The campaign terminated Serbian rule over Kosovo, where the population is overwhelmingly ethnic Albanian.
On October 4, 2013, Blair landed in Tirana to attend a cabinet meeting with Rama, who presented the former British leader as his newest adviser.
Rama said that Blair had come to Tirana to help set up a “delivery unit”, with the help of the World Bank.
“Prime Minister Blair is at our service personally but totally voluntarily,” Rama said. “We have discussed with Prime Minister Blair and the World Bank to set our short, medium and long-term priorities,” Rama added.

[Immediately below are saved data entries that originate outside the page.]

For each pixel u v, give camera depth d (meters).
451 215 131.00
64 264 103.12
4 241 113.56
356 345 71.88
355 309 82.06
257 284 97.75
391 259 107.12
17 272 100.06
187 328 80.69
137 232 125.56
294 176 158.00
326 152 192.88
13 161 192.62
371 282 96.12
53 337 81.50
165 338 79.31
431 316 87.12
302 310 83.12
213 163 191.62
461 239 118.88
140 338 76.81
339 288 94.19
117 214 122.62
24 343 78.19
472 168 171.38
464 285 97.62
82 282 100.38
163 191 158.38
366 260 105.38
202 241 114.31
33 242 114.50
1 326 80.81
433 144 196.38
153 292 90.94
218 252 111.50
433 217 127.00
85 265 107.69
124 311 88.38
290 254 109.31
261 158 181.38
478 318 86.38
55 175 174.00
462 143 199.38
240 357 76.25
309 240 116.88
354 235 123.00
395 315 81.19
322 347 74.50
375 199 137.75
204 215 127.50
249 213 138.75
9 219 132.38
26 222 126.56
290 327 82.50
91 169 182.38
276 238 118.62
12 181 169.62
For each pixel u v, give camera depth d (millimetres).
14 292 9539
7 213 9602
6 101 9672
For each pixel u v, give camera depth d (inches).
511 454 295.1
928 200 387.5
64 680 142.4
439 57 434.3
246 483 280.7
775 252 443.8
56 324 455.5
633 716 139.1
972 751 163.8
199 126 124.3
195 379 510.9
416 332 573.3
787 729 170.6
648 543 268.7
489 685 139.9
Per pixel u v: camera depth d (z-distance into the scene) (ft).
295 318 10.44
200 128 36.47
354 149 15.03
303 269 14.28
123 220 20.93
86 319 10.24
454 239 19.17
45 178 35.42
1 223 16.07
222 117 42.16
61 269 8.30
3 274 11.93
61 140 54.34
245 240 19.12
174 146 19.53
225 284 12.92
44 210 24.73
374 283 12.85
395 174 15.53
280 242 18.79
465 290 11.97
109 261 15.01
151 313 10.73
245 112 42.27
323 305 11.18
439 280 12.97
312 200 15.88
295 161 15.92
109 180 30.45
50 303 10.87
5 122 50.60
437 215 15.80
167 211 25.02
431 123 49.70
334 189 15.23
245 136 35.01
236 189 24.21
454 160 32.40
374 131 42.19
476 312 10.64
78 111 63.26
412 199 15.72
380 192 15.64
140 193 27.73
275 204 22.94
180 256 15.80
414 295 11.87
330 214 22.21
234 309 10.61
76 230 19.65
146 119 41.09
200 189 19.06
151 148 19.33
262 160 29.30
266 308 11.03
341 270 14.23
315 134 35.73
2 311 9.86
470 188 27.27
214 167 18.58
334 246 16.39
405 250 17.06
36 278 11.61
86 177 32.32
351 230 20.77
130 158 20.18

Blair explained that he would be working together with the World Bank and other donors to strengthen Albania’s reform efforts, and promote the goal of eventual EU membership.
“I am here because I believe in this country, its people and the vision of progress that has been laid down for it,” Blair said.

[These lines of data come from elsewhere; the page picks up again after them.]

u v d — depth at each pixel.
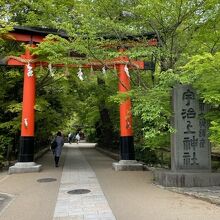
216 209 8.40
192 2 12.14
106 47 15.13
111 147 28.31
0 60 17.59
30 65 17.16
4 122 19.98
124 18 14.64
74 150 35.44
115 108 24.23
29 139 16.97
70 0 21.17
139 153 19.81
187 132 11.76
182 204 8.93
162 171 12.21
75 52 16.23
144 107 11.18
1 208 9.02
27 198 10.18
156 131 10.92
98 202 9.30
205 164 11.73
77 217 7.77
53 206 8.98
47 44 14.64
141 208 8.54
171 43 13.20
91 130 44.34
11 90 20.86
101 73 20.48
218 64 10.12
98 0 13.94
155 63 16.09
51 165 19.62
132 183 12.52
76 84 24.72
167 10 12.31
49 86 23.19
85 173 15.72
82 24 13.78
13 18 21.89
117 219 7.55
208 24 12.75
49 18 20.91
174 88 11.84
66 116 31.27
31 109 17.20
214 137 10.24
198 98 11.80
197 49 13.50
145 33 14.27
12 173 16.08
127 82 17.33
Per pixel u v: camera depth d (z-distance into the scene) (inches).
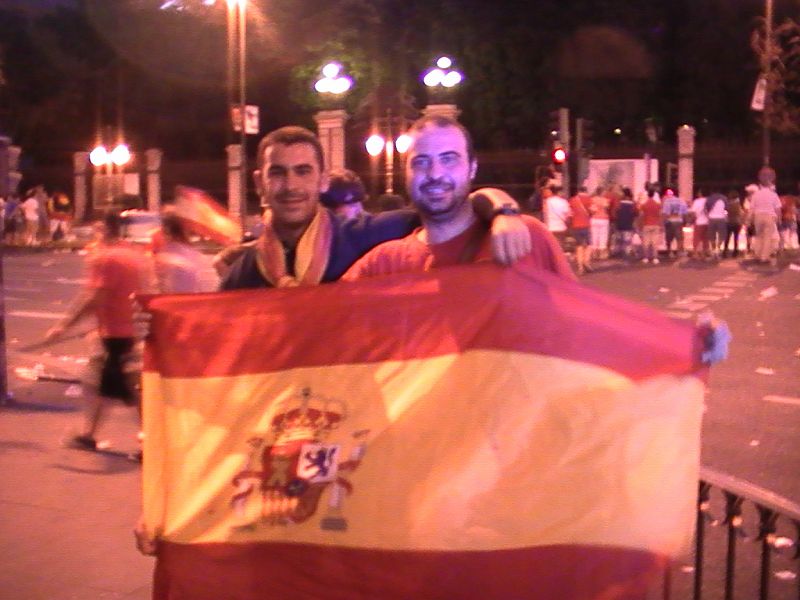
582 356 106.7
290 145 124.8
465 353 107.4
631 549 105.2
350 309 110.6
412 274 109.4
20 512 221.0
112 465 256.5
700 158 1355.8
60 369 389.4
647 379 107.0
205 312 115.0
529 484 105.0
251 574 110.1
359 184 187.0
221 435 113.0
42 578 185.9
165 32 1525.6
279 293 113.5
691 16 1422.2
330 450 108.4
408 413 107.5
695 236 885.2
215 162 1459.2
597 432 105.7
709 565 189.2
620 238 897.5
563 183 872.3
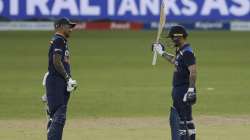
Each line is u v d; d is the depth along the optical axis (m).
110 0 190.25
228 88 85.25
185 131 44.00
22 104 71.81
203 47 149.00
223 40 166.25
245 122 59.50
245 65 115.25
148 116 63.50
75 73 102.19
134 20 191.88
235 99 75.69
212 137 51.31
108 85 88.00
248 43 159.25
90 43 156.75
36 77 97.38
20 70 106.56
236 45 154.50
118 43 157.62
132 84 89.19
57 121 43.97
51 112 44.66
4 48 144.50
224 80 93.94
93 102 73.06
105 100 74.62
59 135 44.00
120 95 78.75
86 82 91.06
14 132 54.09
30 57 127.25
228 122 59.50
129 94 79.56
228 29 195.50
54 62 43.72
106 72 103.88
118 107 69.62
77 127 56.72
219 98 76.31
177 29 43.75
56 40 44.00
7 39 164.62
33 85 88.25
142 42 160.00
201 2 190.75
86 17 190.00
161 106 70.44
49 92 44.31
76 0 188.12
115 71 105.56
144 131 54.44
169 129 55.50
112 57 128.00
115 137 51.47
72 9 188.12
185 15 190.12
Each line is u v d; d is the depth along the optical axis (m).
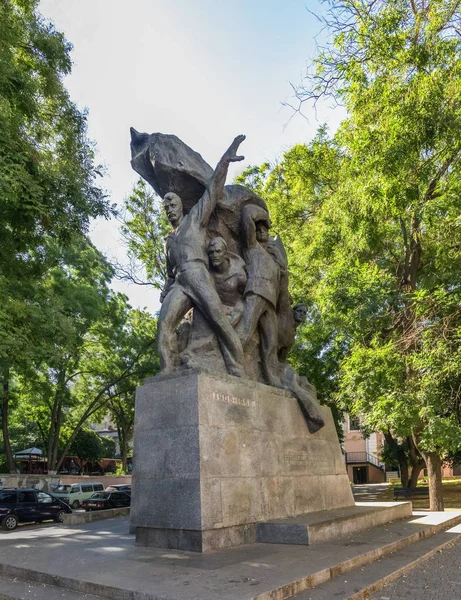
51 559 6.09
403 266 17.77
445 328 13.10
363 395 15.40
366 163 13.29
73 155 15.46
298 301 19.42
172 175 9.38
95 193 15.35
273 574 5.06
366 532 8.09
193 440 6.80
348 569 5.73
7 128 12.54
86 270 25.44
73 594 4.91
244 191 9.86
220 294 9.08
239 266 9.32
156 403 7.28
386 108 12.73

“The orientation [of Albania] toward Europe is immensely important, and personally I’d love to see this country join the family of European nations,” he added.
After leaving office in 2007, Blair set up his Government Advisory Practice, GAP, securing lucrative deals with governments in Kazakhstan, Kuwait, Brazil and Colombia.
GAP’s contract in oil-rich Kazakhstan alone was said to be worth as much as £16 million (€18.85 million), the British Sunday Telegraph reported on May 19.
According to the same report GAP’s contract to advise the government of Sao Paulo state, the economic powerhouse of Brazil’s economy, is said to be worth almost £4 million a year (€4.7 million).
Blair’s work in Albania was supposed to come through the framework of the Global Network of Delivery Leaders, an initiative agreed in late September after a meeting between Blair, World Bank President Jing Yong Kim and the leaders of Albania, Ethiopia, Ghana, Haiti, Malawi, and Senegal.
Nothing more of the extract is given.